Assignment: Please output the listing exactly as it stands, but omit any images.

Records shown:
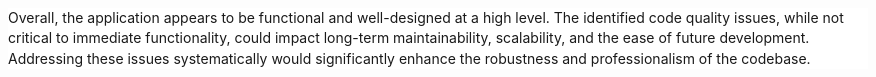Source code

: Overall, the application appears to be functional and well-designed at a high level. The identified code quality issues, while not critical to immediate functionality, could impact long-term maintainability, scalability, and the ease of future development. Addressing these issues systematically would significantly enhance the robustness and professionalism of the codebase.


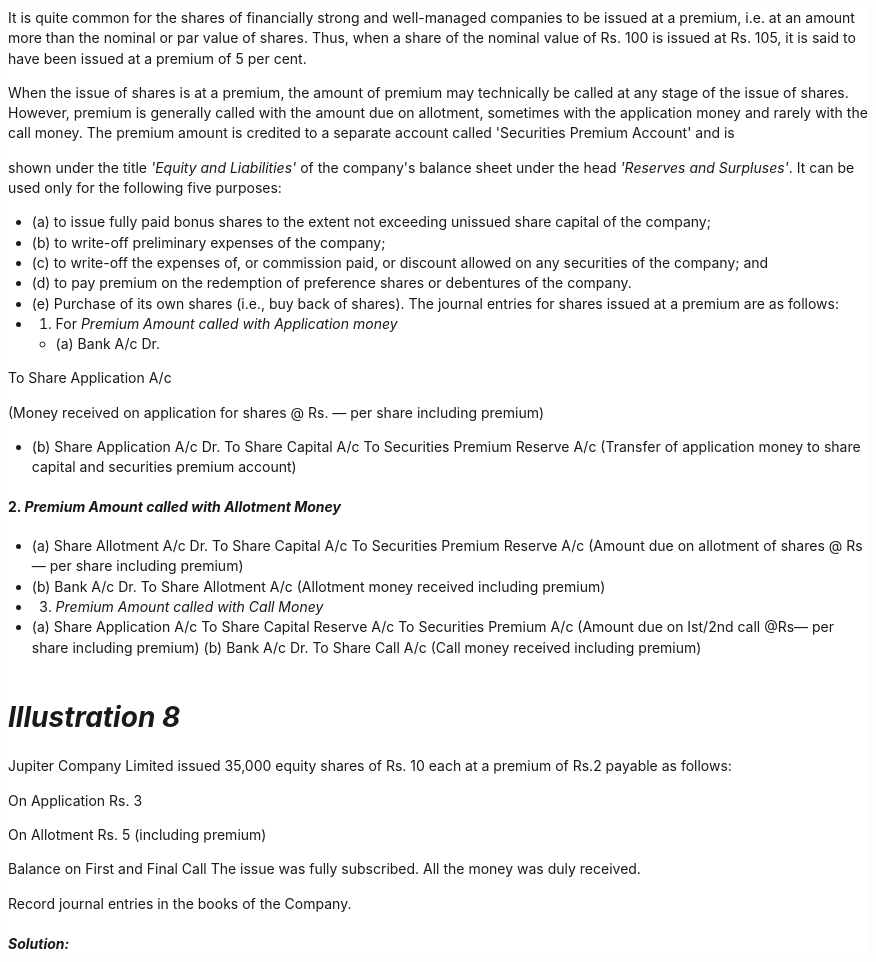 It is quite common for the shares of financially strong and well-managed companies to be issued at a premium, i.e. at an amount more than the nominal or par value of shares. Thus, when a share of the nominal value of Rs. 100 is issued at Rs. 105, it is said to have been issued at a premium of 5 per cent.

When the issue of shares is at a premium, the amount of premium may technically be called at any stage of the issue of shares. However, premium is generally called with the amount due on allotment, sometimes with the application money and rarely with the call money. The premium amount is credited to a separate account called 'Securities Premium Account' and is

shown under the title *'Equity and Liabilities'* of the company's balance sheet under the head *'Reserves and Surpluses'*. It can be used only for the following five purposes:

- (a) to issue fully paid bonus shares to the extent not exceeding unissued share capital of the company;
- (b) to write-off preliminary expenses of the company;
- (c) to write-off the expenses of, or commission paid, or discount allowed on any securities of the company; and
- (d) to pay premium on the redemption of preference shares or debentures of the company.
- (e) Purchase of its own shares (i.e., buy back of shares). The journal entries for shares issued at a premium are as follows:
- 1. For *Premium Amount called with Application money*
	- (a) Bank A/c Dr.

To Share Application A/c

(Money received on application for shares @ Rs. — per share including premium)

- (b) Share Application A/c Dr. To Share Capital A/c To Securities Premium Reserve A/c (Transfer of application money to share capital and securities premium account)
#### 2. *Premium Amount called with Allotment Money*

- (a) Share Allotment A/c Dr. To Share Capital A/c To Securities Premium Reserve A/c (Amount due on allotment of shares @ Rs — per share including premium)
- (b) Bank A/c Dr. To Share Allotment A/c (Allotment money received including premium)
- 3. *Premium Amount called with Call Money*
- (a) Share Application A/c To Share Capital Reserve A/c To Securities Premium A/c (Amount due on Ist/2nd call @Rs— per share including premium) (b) Bank A/c Dr. To Share Call A/c (Call money received including premium)

# *Illustration 8*

Jupiter Company Limited issued 35,000 equity shares of Rs. 10 each at a premium of Rs.2 payable as follows:

On Application Rs. 3

On Allotment Rs. 5 (including premium)

Balance on First and Final Call The issue was fully subscribed. All the money was duly received.

Record journal entries in the books of the Company.

#### *Solution:*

Result of the exercise:
Source code

: Overall, the application appears to be functional and well-designed at a high level. The identified code quality issues, while not critical to immediate functionality, could impact long-term maintainability, scalability, and the ease of future development. Addressing these issues systematically would significantly enhance the robustness and professionalism of the codebase.


 It is quite common for the shares of financially strong and well-managed companies to be issued at a premium, i.e. at an amount more than the nominal or par value of shares. Thus, when a share of the nominal value of Rs. 100 is issued at Rs. 105, it is said to have been issued at a premium of 5 per cent.

When the issue of shares is at a premium, the amount of premium may technically be called at any stage of the issue of shares. However, premium is generally called with the amount due on allotment, sometimes with the application money and rarely with the call money. The premium amount is credited to a separate account called 'Securities Premium Account' and is

shown under the title *'Equity and Liabilities'* of the company's balance sheet under the head *'Reserves and Surpluses'*. It can be used only for the following five purposes:

- (a) to issue fully paid bonus shares to the extent not exceeding unissued share capital of the company;
- (b) to write-off preliminary expenses of the company;
- (c) to write-off the expenses of, or commission paid, or discount allowed on any securities of the company; and
- (d) to pay premium on the redemption of preference shares or debentures of the company.
- (e) Purchase of its own shares (i.e., buy back of shares). The journal entries for shares issued at a premium are as follows:
- 1. For *Premium Amount called with Application money*
	- (a) Bank A/c Dr.

To Share Application A/c

(Money received on application for shares @ Rs. — per share including premium)

- (b) Share Application A/c Dr. To Share Capital A/c To Securities Premium Reserve A/c (Transfer of application money to share capital and securities premium account)
#### 2. *Premium Amount called with Allotment Money*

- (a) Share Allotment A/c Dr. To Share Capital A/c To Securities Premium Reserve A/c (Amount due on allotment of shares @ Rs — per share including premium)
- (b) Bank A/c Dr. To Share Allotment A/c (Allotment money received including premium)
- 3. *Premium Amount called with Call Money*
- (a) Share Application A/c To Share Capital Reserve A/c To Securities Premium A/c (Amount due on Ist/2nd call @Rs— per share including premium) (b) Bank A/c Dr. To Share Call A/c (Call money received including premium)

# *Illustration 8*

Jupiter Company Limited issued 35,000 equity shares of Rs. 10 each at a premium of Rs.2 payable as follows:

On Application Rs. 3

On Allotment Rs. 5 (including premium)

Balance on First and Final Call The issue was fully subscribed. All the money was duly received.

Record journal entries in the books of the Company.

#### *Solution:*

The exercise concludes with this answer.